ECLI:NL:HR:2009:BH0046
Hoge Raad
- Cassatie
- F.H. Koster
- J.P. Balkema
- J.W. Ilsink
- Rechtspraak.nl
Cassatie over de hoogte van de geldboete en de duur van de vervangende hechtenis in een economische strafzaak
In deze zaak heeft de Hoge Raad op 7 april 2009 uitspraak gedaan in een cassatieprocedure tegen een arrest van het Gerechtshof te Arnhem, Economische Kamer, van 3 april 2007. De verdachte, geboren in 1971, had beroep ingesteld tegen de uitspraak van het Hof. De advocaat van de verdachte, mr. A. Klaassen, heeft middelen van cassatie voorgesteld. De Advocaat-Generaal Knigge heeft geconcludeerd tot vernietiging van het bestreden arrest voor wat betreft de oplegging van straf, tot vermindering daarvan en tot verwerping van het beroep voor het overige. De Hoge Raad heeft de bestreden uitspraak vernietigd, maar uitsluitend wat betreft de hoogte van de opgelegde geldboete en de duur van de vervangende hechtenis. De geldboete is verminderd tot € 2.375,- en de duur van de vervangende hechtenis tot 40 dagen. Het beroep is voor het overige verworpen.

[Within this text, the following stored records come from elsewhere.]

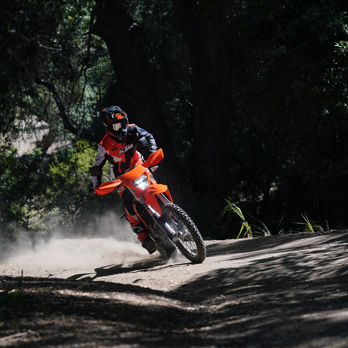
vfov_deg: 13.1
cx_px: 109
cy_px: 174
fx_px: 1513
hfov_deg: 13.1
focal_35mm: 133
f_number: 4
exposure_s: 1/2000
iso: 400
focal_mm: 104
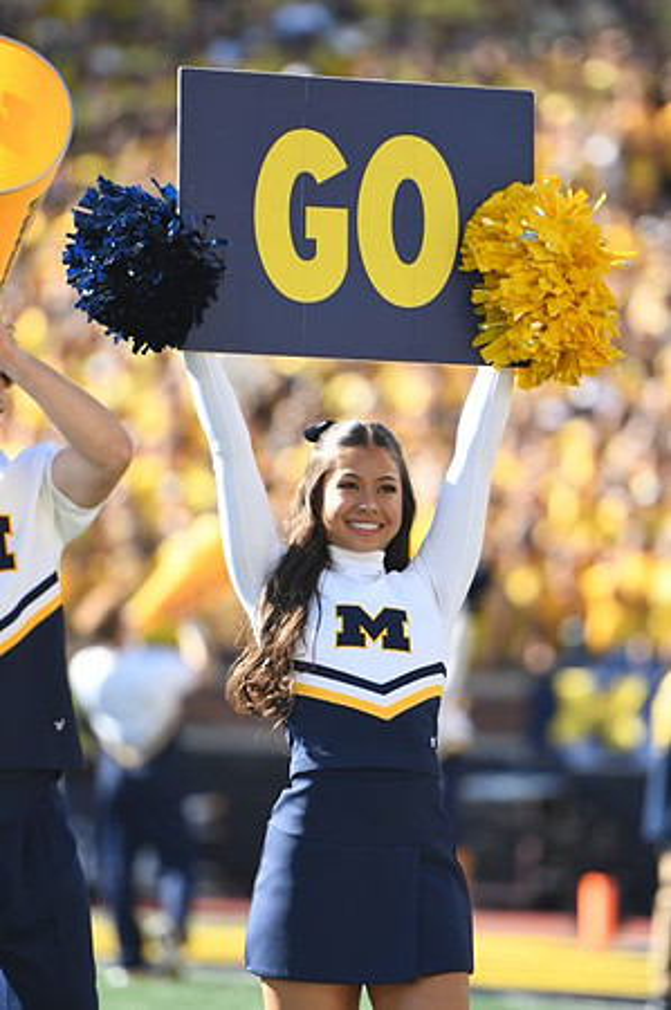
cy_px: 505
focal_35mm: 300
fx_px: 8406
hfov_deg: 4.6
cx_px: 336
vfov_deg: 6.9
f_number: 2.8
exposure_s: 1/1250
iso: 320
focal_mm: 200
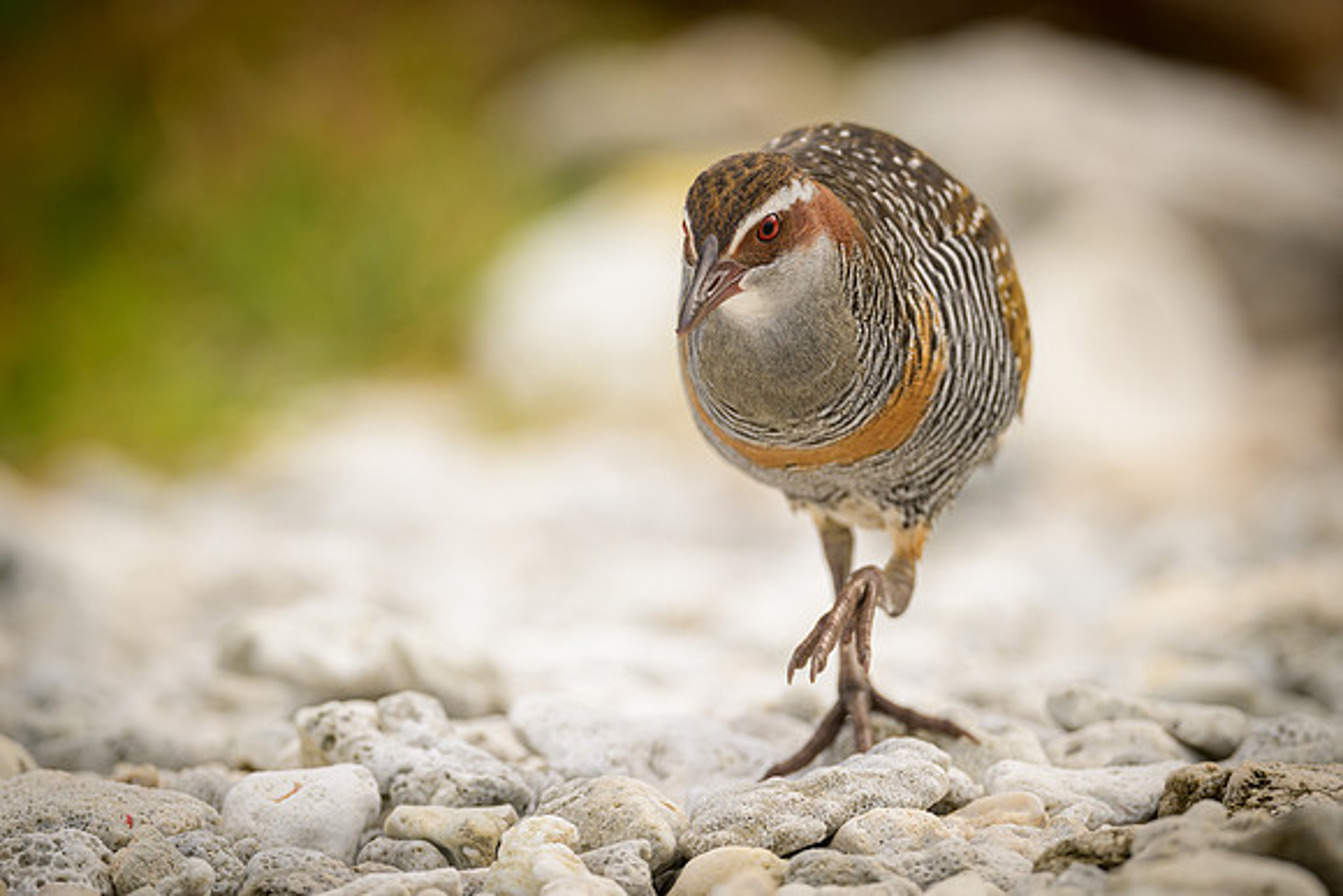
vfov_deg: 2.4
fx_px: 21507
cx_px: 717
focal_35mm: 576
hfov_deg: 3.6
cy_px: 457
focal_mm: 500
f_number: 5.6
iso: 560
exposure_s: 1/1600
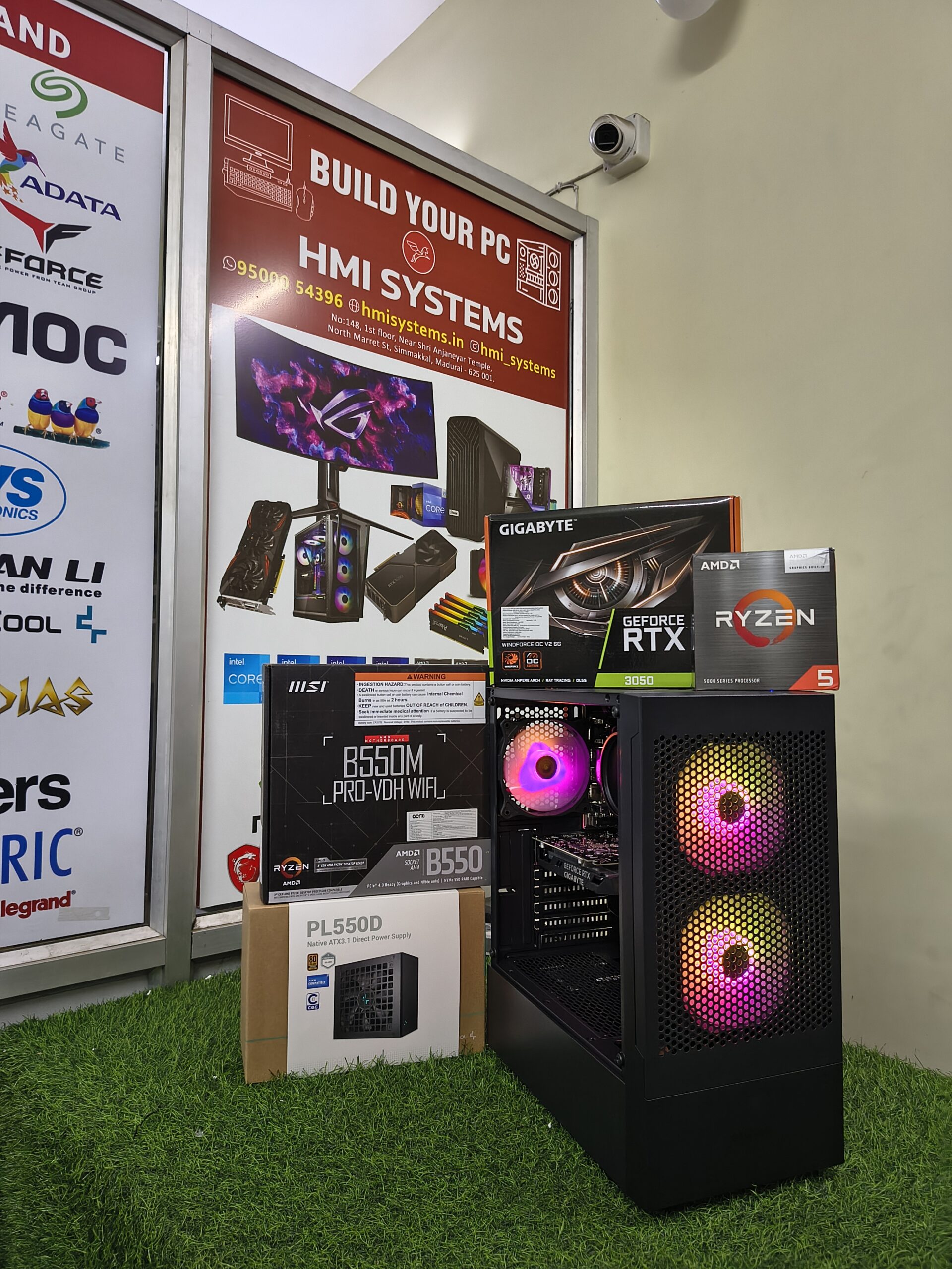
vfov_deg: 73.9
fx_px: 843
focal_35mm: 23
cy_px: 634
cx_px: 476
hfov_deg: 58.9
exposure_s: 1/50
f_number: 1.8
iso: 503
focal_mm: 5.56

De Hoge Raad heeft in zijn overwegingen ook aandacht besteed aan de redelijke termijn van de behandeling van de strafzaak, zoals bedoeld in artikel 6, eerste lid, van het Europees Verdrag voor de Rechten van de Mens (EVRM). Het Hof had geoordeeld dat de redelijke termijn niet was overschreden, maar de Hoge Raad oordeelde dat de overschrijding van de inzendtermijn voor de stukken naar de Hoge Raad gegrond was. Dit leidde tot de vermindering van de geldboete. De Hoge Raad heeft verder geoordeeld dat de middelen van de verdachte niet tot cassatie konden leiden, behalve voor wat betreft de geldboete en de vervangende hechtenis.
De uitspraak is gedaan door de vice-president F.H. Koster als voorzitter, en de raadsheren J.P. Balkema en J.W. Ilsink, in bijzijn van de waarnemend griffier J.D.M. Hart. De uitspraak is openbaar gemaakt op 7 april 2009.